Com a nova legislação, a Câmara de Comércio Exterior (Camex) do Ministério de Indústria e Comércio ganhou poderes para:

  • Suspender concessões comerciais e de investimentos.
  • Adotar medidas de restrição às importações de bens e serviços.
  • Suspender obrigações relativas a direitos de propriedade intelectual, como o pagamento de royalties ou o reconhecimento de patentes.
  • Aplicar taxações extras sobre os países a serem retaliados.

A lei também permite que o Brasil suspenda, de forma justificada, o princípio da “nação mais favorecida” da Organização Mundial do Comércio (OMC), que geralmente obriga os países a tratar todos os parceiros comerciais de forma igual. Isso significa que o Brasil pode aplicar tarifas específicas contra nações que imponham sanções ou práticas comerciais consideradas lesivas, mesmo que isso vá contra a regra geral da OMC.
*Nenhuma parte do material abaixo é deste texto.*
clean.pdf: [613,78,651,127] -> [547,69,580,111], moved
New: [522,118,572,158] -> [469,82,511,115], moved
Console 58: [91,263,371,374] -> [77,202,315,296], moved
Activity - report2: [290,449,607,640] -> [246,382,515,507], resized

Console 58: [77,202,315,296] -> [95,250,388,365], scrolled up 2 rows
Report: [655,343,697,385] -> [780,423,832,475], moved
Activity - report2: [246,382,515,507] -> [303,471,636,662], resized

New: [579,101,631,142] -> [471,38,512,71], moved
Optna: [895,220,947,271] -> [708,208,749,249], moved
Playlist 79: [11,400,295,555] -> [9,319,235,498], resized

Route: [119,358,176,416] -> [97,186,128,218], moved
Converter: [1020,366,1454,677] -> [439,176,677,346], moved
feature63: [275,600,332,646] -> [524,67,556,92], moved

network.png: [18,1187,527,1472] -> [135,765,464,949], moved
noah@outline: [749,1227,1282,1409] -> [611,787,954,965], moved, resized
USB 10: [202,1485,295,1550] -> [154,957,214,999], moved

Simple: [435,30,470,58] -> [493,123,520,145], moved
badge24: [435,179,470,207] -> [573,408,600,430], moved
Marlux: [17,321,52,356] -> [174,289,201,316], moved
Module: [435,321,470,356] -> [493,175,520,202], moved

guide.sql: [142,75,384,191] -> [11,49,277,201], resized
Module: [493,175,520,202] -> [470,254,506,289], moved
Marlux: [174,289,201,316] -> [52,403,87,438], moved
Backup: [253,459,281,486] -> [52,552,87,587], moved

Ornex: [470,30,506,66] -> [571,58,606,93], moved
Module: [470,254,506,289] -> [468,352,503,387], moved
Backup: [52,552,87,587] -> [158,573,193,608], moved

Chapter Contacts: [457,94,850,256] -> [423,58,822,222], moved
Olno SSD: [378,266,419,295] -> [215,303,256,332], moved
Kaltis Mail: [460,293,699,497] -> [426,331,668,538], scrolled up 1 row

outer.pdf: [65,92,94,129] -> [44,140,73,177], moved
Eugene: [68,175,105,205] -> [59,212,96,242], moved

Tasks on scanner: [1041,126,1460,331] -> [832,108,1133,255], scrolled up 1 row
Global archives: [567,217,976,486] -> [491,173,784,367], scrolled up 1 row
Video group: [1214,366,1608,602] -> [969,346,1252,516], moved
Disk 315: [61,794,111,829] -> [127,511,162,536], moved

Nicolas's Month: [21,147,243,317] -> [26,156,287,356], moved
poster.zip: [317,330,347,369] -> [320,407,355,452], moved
Dessa forma, o Brasil agora tem respaldo legal para reagir com medidas equivalentes, como elevar tarifas de importação para produtos americanos ou suspender cláusulas de acordos comerciais bilaterais, visando proteger o mercado nacional e restabelecer o equilíbrio em relações comerciais consideradas assimétricas ou hostis.

Antes desta lei, o Brasil não tinha a prerrogativa de aplicar tarifas unilateralmente.